Perhaps if you explain what is that issue, I could fix it... My code have no limit in the number of columns.
Antonio
Hi Antonio -
My apologies! I need the code to support 58 columns; my example only had 6. Can your code be adapted to support 58? That would be great!
Thank you, Antonio!
Re: Convert row with columns of data into column with multiple rows
SIMMS7400 wrote:Hi Antonio -
My apologies! I need the code to support 58 columns; my example only had 6. Can your code be adapted to support 58? That would be great!
Thank you, Antonio!
My code don't need to be "adapted" to any number of columns, because my code have no limit in the number of columns...
Did you tested my code with your 58 columns?
Antonio
Re: Convert row with columns of data into column with multiple rows
SIMMS7400 wrote:Dave - ... This looks very promising - I'm just going through your thread now Any ideas on why the above wont execute? In your link, I took all of that code and put that in a batch file named JREPL on my end.
The code was fully tested and working with hard coded file names, but when I replaced them with variables, I forgot a quote with the /F parameter.
I fixed my post. Here is your problem line fixed:
Code: Select all
call "C:\JREPL.bat" find repl /x /v /jmatch /jbeg beg /jbegln begln /f "%input%" /o "%output%"
Make sure you change the values of INPUT and OUTPUT at the top of the script to match your situation. Or you can simply put the file names directly in the JREPL call. The only reason I used variables was for "documentation"
Dave Benham
Re: Convert row with columns of data into column with multiple rows
Aacini wrote:SIMMS7400 wrote:Hi Antonio -
My apologies! I need the code to support 58 columns; my example only had 6. Can your code be adapted to support 58? That would be great!
Thank you, Antonio!
My code don't need to be "adapted" to any number of columns, because my code have no limit in the number of columns...
Did you tested my code with your 58 columns?
Antonio
Antonio -
You are right! Wow! This code works like an absolute charm!!!!!!
Thank you so much! And thank you to all that helped me here! Dave, still interested to understand how your solution works as well.
Thank you again!!
Re: Convert row with columns of data into column with multiple rows
Hi Dave -
Sorry - you posted as I wrote my last response.
I just tested it out and it works perfect! WOW!! Absolutely incredible! However, I do notice a difference in total number of lines between your solution & Antonio's.
I'll do some extensive data validation tomorrow to understand those difference and report back. Perhaps it's nothing to worry about.
Thanks again, folks!
Sorry - you posted as I wrote my last response.
I just tested it out and it works perfect! WOW!! Absolutely incredible! However, I do notice a difference in total number of lines between your solution & Antonio's.
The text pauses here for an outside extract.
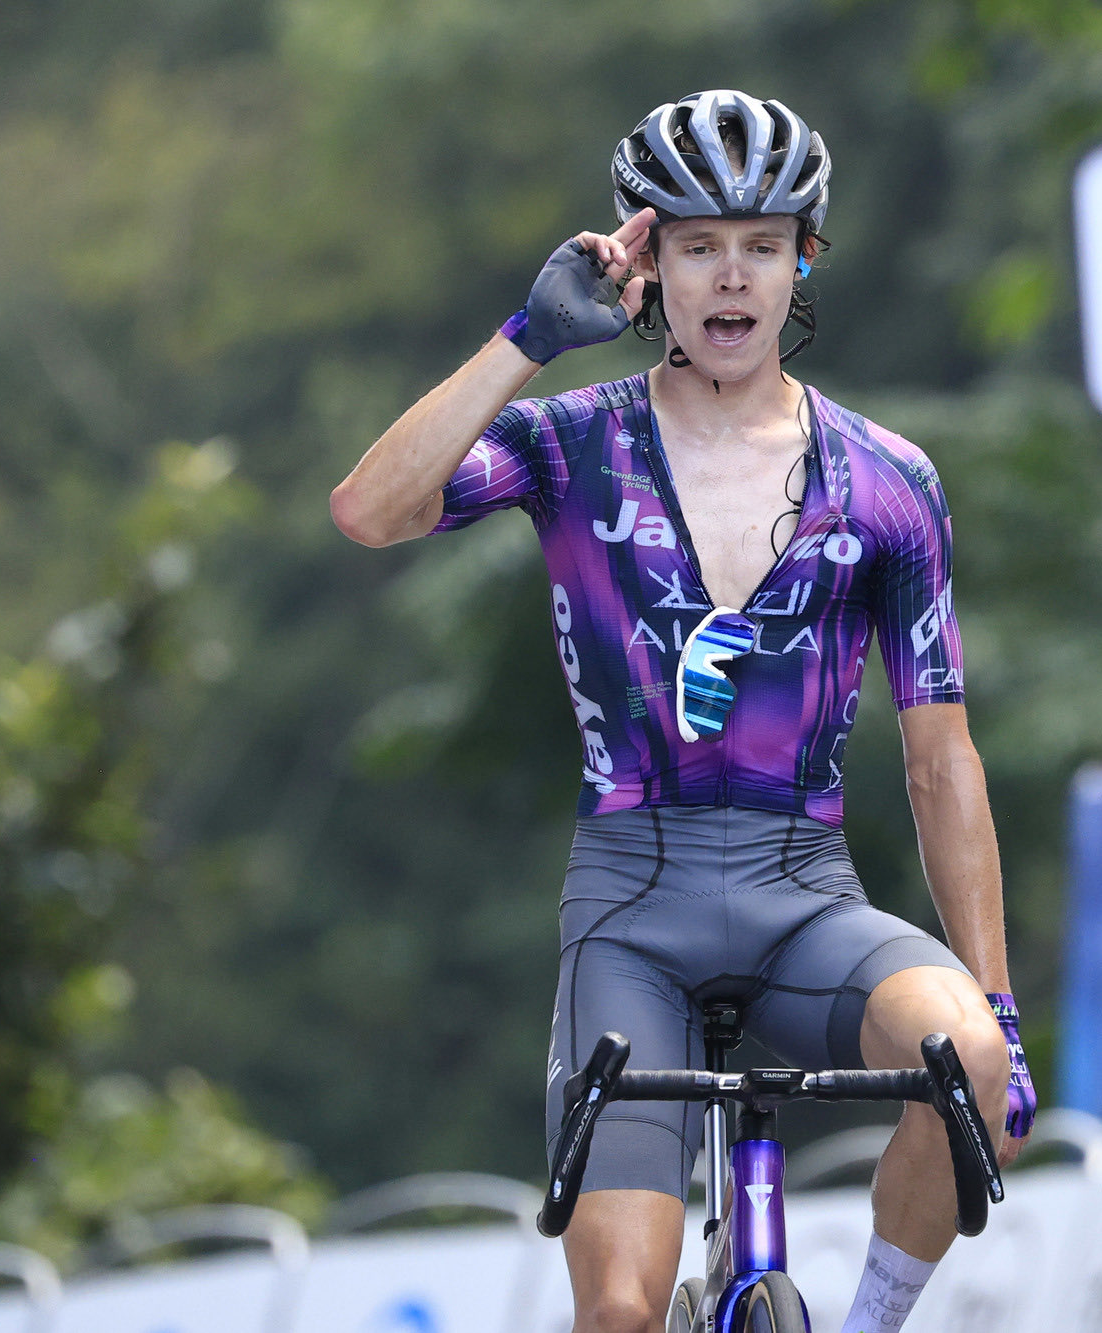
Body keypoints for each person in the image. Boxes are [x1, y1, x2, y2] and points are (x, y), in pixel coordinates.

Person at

I'll do some extensive data validation tomorrow to understand those difference and report back. Perhaps it's nothing to worry about.
Thanks again, folks!
Re: Convert row with columns of data into column with multiple rows
SIMMS7400 wrote: I do notice a difference in total number of lines between your solution & Antonio's.
I'll do some extensive data validation tomorrow to understand those difference and report back. Perhaps it's nothing to worry about.
Well some simple math should tell you how many lines you should have.
Number of records on input file x 57 = total output lines.